Queries with LIMITs and OFFSETs are common in application that require pagination and in some cases might work well for a while.
In many cases though, they become slow and painful once the OFFSET has a high value.
Why OFFSET is so slow?
Well, in most cases, low offset queries are not slow. The problem starts with high OFFSET values.
If your query is using the following limit clause: "LIMIT 50000, 20", it's actually requesting the database to go through 50,020 rows and throw away the first 50,000. This action can have a high cost an impact response time.
You may ask yourself “who the heck is going to skip to page 50,000 in my application?”.
Let’s list few possible use cases:
- Your favorite search engine (Google / Bing / Yahoo / DuckDuckGo / whatever) is about to index your ecommerce website. You have about 100,000 pages in that website. How will your application react when the search bot will try to fetch those last 50,000 pages to index them? How frequently will that happen?
- In most web applications, we allow the user to skip to the last page, and not only the next page. What will happen when the user will try to skip to page 50,000 after visiting page 2?
- What happens if a user landed in page 20,000 from a Google search result, liked something there and posted it on facebook for another 1000 friends to read?
We tested the following OFFSET values with the following query, to present the performance deterioration as the OFFSET grows.
The query was executed on a table that holds user performed events (an analytics table) with 150,000 records. The data is real user information and not auto generated.
SELECT * FROM events WHERE date > '2010-01-01T00:00:00-00:00' AND event = 'editstart' ORDER BY date LIMIT 50;
|Offset||Query Duration (ms)|
How to optimize slow OFFSET queries?
To optimize slow OFFSET queries, you can either limit the amount of permitted pages in a pagination view, or simply just not use OFFSET.
A good alternative for using OFFSET will be the Seek Method, which is also highly recommended by both Lukas Eder and Markus Winand in their blogs.
In simple words, the seek method is all about finding a unique column or set of columns that identifies each row. Then, instead of using the OFFSET clause, we can just use that unique value as a bookmark that presents the position of the last row we’ve fetched and query the next set of rows by starting from this position in the WHERE clause.

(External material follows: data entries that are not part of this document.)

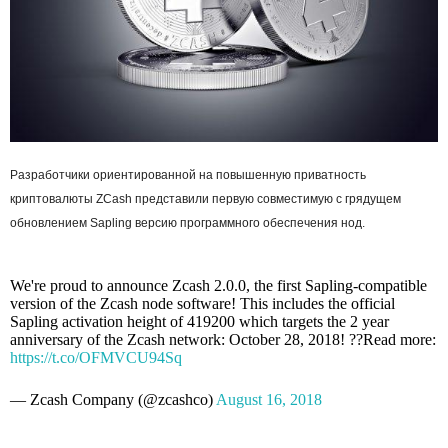
Разработчики ориентированной на повышенную приватность
криптовалюты ZCash представили первую совместимую с грядущем
обновлением Sapling версию программного обеспечения нод.
We're proud to announce Zcash 2.0.0, the first Sapling-compatible
version of the Zcash node software! This includes the official
Sapling activation height of 419200 which targets the 2 year
anniversary of the Zcash network: October 28, 2018! ??Read more:
https://t.co/OFMVCU94Sq
— Zcash Company (@zcashco)
August 16, 2018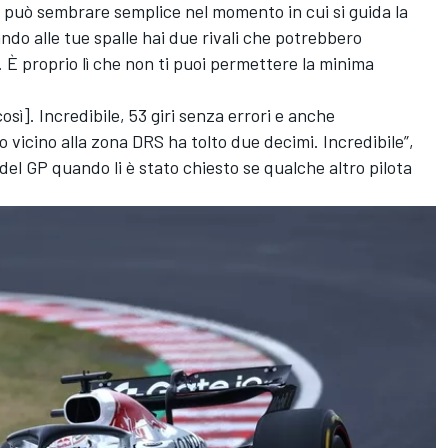
e può sembrare semplice nel momento in cui si guida la
do alle tue spalle hai due rivali che potrebbero
 È proprio lì che non ti puoi permettere la minima
osì]. Incredibile, 53 giri senza errori e anche
 vicino alla zona DRS ha tolto due decimi. Incredibile”,
el GP quando li è stato chiesto se qualche altro pilota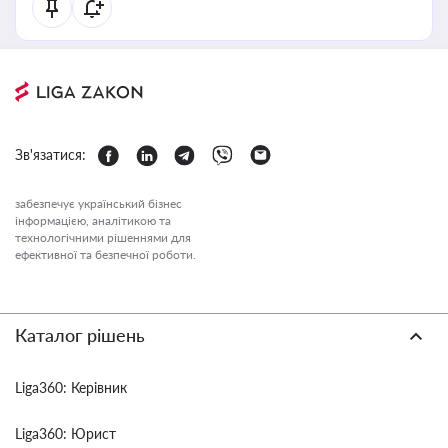
Зв'язатися:
забезпечує український бізнес
інформацією, аналітикою та
технологічними рішеннями для
ефективної та безпечної роботи.
Каталог рішень
Liga360: Керівник
Liga360: Юрист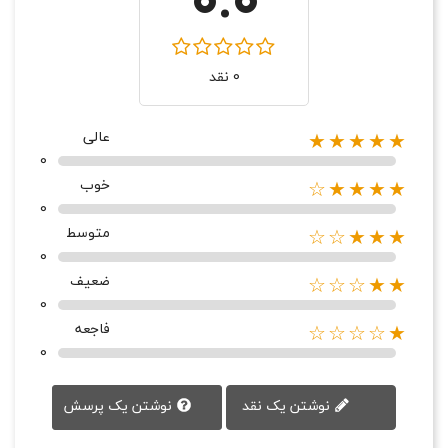
0 نقد
عالی
★★★★★
0
خوب
★★★★☆
0
متوسط
★★★☆☆
0
ضعیف
★★☆☆☆
0
فاجعه
★☆☆☆☆
0
نوشتن یک پرسش
نوشتن یک نقد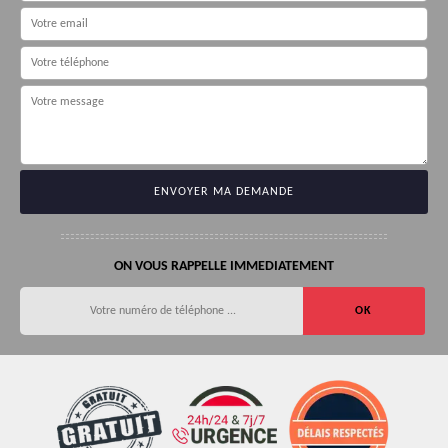
ON VOUS RAPPELLE IMMEDIATEMENT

For example, looking at the queries we executed before, assuming the last event id in offset 999,999 was ‘111866’, the query will be:
SELECT * FROM events WHERE (date,id) > ('2010-07-12T10:29:47-07:00',111866) AND event = 'editstart' ORDER BY date, id LIMIT 10
Another way to write the query is:
SELECT * FROM events WHERE date>='2010-07-12T10:29:47-07:00' and not (date='2010-07-12T10:29:47-07:00' and id < 111866) AND event = 'editstart' ORDER BY date, id LIMIT 10
Please note that you need to make sure to order by the unique columns, so that the order is always kept the same between pages, otherwise you might get an unexpected behavior.
This is a comparison of the performance between both methods. The interesting observation here is not only that the performance of the Seek method is better, but that it’s also more stable no matter how far you paginate into the table.

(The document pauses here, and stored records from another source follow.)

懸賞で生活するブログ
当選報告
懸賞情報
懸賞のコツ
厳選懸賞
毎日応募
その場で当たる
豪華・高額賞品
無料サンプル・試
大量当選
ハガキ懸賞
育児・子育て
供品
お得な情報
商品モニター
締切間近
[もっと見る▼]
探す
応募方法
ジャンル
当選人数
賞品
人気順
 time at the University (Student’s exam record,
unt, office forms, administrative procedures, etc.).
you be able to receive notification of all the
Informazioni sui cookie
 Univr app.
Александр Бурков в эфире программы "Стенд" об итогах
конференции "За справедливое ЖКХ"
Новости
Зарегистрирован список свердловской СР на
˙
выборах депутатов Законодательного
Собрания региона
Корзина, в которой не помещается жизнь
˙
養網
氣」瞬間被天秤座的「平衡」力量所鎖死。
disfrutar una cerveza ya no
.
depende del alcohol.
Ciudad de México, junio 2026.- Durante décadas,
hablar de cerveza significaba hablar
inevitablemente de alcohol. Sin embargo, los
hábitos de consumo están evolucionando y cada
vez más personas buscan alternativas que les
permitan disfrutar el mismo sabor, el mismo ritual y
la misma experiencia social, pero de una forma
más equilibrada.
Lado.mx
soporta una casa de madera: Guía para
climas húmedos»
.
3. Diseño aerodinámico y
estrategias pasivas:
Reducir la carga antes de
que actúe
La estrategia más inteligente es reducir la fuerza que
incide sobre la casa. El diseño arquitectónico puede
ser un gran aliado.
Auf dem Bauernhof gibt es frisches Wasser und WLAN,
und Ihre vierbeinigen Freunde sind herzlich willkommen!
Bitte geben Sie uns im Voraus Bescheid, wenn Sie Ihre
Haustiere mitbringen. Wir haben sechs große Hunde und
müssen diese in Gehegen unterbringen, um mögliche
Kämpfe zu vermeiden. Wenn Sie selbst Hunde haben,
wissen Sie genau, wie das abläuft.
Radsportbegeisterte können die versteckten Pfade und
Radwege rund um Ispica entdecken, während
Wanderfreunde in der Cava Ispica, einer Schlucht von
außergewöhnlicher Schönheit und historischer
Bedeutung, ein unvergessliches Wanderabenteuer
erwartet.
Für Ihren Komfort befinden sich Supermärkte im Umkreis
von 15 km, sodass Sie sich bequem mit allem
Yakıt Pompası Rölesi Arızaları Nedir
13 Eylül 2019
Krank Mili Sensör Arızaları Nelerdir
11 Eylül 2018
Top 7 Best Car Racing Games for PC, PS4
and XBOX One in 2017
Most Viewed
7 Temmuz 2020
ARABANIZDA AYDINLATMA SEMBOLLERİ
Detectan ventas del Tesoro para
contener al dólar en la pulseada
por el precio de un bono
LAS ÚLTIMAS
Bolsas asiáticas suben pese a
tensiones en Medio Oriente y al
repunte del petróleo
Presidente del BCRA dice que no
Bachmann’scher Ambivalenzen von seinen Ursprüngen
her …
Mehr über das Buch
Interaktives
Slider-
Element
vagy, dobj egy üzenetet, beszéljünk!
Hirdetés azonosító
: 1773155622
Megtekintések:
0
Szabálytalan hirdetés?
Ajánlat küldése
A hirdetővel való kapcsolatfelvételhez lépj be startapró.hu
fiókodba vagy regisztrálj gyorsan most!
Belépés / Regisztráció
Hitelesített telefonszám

Possible pitfalls / challenges
- You’ll need to change some code in your application to get this method working, by saving the last fetched row (instead of adjusting the relevant offset value).
- There should be an index on the unique seek column / set of columns.
- Each column in the unique set of columns must have the NOT NULL constraint, otherwise you might get some unexpected behaviour.
- When a user skips pages, you first need to fetch the relevant position of that page. Say we want to skip to page 40,000:
SELECT date, id FROM events ORDER BY date, id LIMIT 1 OFFSET 39999;
This query should be extremely quick, because it's using a covering index.
We do not recommend using the OFFSET capability in MySQL to implement paging capabilities. When data grows, you’ll probably start noticing performance issues. Instead, consider using the Seek Method described above.